Where We're Going

Where We're Going

Wednesday 9 July 2008

Montag ist Bananetag

We had a very lazy Sunday morning, despite very loud church bells ringing from down the road early in the morning. We set out for breakfast not realising that Vienna is closed on Sundays. We finally came to a bakery in the centre of the city and breakfasted outside the Hofburg, while watching lots of horses (wearing ear hats) and carts, and listening to the haunting sound of a young boy playing a recorder/keyboard type instrument. There were hundreds of tour groups around, but when we went 100 metres to the north of the city there was no one there. We decided to go and see a pretty building we had seen lit up the night before and it turned out to be the Rathaus building. We wandered all around and also saw Parliament and Votivkirche, a really pretty church with scaffolding on...
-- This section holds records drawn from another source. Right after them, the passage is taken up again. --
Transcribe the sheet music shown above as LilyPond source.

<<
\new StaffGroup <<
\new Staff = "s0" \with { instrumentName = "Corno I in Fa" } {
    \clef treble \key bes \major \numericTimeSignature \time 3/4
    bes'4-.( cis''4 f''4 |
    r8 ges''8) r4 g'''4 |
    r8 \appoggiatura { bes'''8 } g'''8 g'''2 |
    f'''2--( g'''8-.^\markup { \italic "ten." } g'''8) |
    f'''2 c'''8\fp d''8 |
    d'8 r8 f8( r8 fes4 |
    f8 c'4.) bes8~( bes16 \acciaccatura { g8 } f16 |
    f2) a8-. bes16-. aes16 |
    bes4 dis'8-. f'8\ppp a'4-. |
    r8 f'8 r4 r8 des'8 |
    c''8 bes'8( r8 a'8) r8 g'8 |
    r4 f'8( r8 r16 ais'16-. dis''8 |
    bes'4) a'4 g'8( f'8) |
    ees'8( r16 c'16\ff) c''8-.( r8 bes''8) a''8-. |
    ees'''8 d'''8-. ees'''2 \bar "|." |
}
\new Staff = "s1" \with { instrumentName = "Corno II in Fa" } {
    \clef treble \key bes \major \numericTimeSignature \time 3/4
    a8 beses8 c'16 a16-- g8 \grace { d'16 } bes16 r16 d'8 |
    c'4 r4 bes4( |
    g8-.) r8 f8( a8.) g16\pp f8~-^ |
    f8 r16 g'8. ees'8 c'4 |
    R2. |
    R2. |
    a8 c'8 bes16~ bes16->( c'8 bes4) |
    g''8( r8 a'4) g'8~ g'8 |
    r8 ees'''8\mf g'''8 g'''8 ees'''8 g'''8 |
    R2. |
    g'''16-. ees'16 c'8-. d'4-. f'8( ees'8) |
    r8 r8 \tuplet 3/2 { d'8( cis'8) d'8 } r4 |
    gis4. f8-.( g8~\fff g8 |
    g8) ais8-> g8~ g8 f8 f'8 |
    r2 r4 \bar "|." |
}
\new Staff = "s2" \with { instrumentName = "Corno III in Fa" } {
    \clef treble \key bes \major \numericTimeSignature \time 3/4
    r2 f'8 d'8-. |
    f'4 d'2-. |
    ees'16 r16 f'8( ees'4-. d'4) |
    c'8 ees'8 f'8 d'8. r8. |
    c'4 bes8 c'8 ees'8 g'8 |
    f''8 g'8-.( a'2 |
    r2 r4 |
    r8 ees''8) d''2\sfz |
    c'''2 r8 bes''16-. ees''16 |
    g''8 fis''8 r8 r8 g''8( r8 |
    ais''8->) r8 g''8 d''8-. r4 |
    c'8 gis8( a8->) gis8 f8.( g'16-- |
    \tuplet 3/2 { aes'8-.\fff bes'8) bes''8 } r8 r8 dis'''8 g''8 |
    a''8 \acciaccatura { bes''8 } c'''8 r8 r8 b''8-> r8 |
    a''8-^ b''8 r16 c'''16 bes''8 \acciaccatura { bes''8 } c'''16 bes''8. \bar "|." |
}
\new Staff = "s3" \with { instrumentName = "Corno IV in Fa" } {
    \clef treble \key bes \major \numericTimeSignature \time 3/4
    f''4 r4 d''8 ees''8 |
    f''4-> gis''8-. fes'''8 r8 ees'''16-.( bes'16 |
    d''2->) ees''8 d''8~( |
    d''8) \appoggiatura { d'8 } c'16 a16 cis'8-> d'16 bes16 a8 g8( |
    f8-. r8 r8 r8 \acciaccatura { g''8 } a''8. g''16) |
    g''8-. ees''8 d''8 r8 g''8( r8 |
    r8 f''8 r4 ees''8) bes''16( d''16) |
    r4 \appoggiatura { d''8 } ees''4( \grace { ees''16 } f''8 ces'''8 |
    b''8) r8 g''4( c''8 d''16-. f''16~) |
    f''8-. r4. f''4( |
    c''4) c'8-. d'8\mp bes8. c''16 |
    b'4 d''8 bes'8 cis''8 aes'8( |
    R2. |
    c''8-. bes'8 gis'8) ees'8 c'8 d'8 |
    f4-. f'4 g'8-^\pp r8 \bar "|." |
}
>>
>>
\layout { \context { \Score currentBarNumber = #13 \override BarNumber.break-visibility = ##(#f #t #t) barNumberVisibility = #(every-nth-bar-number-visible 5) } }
The entire area was full of really grand buildings and there were very few people there, it was like our own little corner of the city. We sat in Rathauspark, saw some men with sausage dogs and were laughed at while playing in the park by an old man on a bench. We walked back to town, passing a shop called "Bags With IQ" and went on a search for a snowstorm. It didn't take long and, content with our purchase, we stopped for ice cream (hazelnut and amaretto semi-freddo) and slowly walked back to the hostel. We saw a shop called "Handy John" on the way back to the hostel, and passed a night club called "Your House".

We had a new guy in our hostel that night, a young French guy called Martin who has been hitch-hiking around Europe and is planning to head from here to south-east Europe. So there were 7 of us in the dorm - Nicole & Rob, the guys from Kansas, Tiffany & Tamara, sisters from California, us and Martin. We had a really nice night in just chatting about art and photography (in which Nicole majored) and watching ridiculous shows on MTV while trying to explain what was happening to Martin, who had fairly limited English. We had a great night in (one of my favourites of the whole trip) and, after doing some laundry in the bathroom sink, we snacked on bread and chocolate spread. At around 11pm a guy from reception came up and asked us to keep the noise down and we felt like schoolkids. We finally went to bed after another lightning storm, but the Americans stayed up another couple of hours. I, however, fell fast asleep to the soothing sound of the rain on the windowsill.

Martin left early the next morning, to hitch-hike to Budapest, and the Americans went out early too. We eventually got up and, after all the walking we have done lately, we decided to treat ourselves to a tram ride! The tram was really bizarre, it went underground and the stations were like tube stations. We had a 10 minute journey down to the south west of the city, the only part we had not yet visited. The entire area looked really rundown and when we tried to find a Lomo shop it ended up being just a warehouse :( from there we walked to Schloss Schonbrunn, where we saw a nun wearing a pale grey skirt suit. We picnicked under an arch of the palace while it rained all around us. We dropped a couple of crisps and watched in fascination as a mass of ants enveloped them and, instead of moving them anywhere, it looked like they were holding on and sucking all the flavour off. We watched for about 15 minutes then went for a rainy walk around the palace grounds. The gardens were really pretty, lots of fountains and beautifully patterned flowerbeds. In a corner at the far end of the palace grounds was a zoo called the Imperial Zoo, so John and I did what can only be expected of us, very bad Darth Vader impressions along the lines of: "Luke, I am your father... Now let us see the pandas."

We passed loads of fountains, took obligatory fountain impression photos and saw ducks racing in one of them. The rain got much worse so we headed back under cover, stopping by the ants to check their progress. The crisps were significantly lighter in colour than they were, so they must have sucked them dry! The toilet at the palace was really swanky and the middle-aged assistant at the front entrance had a computer on which she was playing some kind of role-play game. The other cool thing about the toilet was that after it flushed the toilet seat rotated and a bit shot out of the cistern bit to wipe the seat as it rotated! The rain progressed into a big ol' storm so we sat under cover and people and lightning watched. We saw a man with the highest waisted trousers ever, a huge grasshopper jump onto the head of a young girl and the fattest pigeons we have ever seen. The air was really warm and muggy and the lightning was cracking right above us, but we got impatient and (armed with our huge Ljubljana umbrella) braved the rain and headed to the centre of town through the "alternative" area of Vienna. We got to the Hofburg just in time to meet Nicole, Rob, Tiffany, Tamara and Hannah for dinner. We went to a Turkish/Mediterranean restaurant and had another lovely evening. They were all very amused when I remarked that I was quite fond of John (which I am!) and we made a plan to have a USA road trip next year as a Room 206 reunion. Tiffany and Tam left to get their bus to Venice and John and I walked back to the hostel for a quiet night in on our last night in Vienna.

On our way back we passed a billboard poster advertising the Imperial Zoo, which had a big picture of a panda and a speech bubble saying "Hello, Little One. How nice it is to see you LIVE!" This made me glad we hadn't gone to the zoo after all.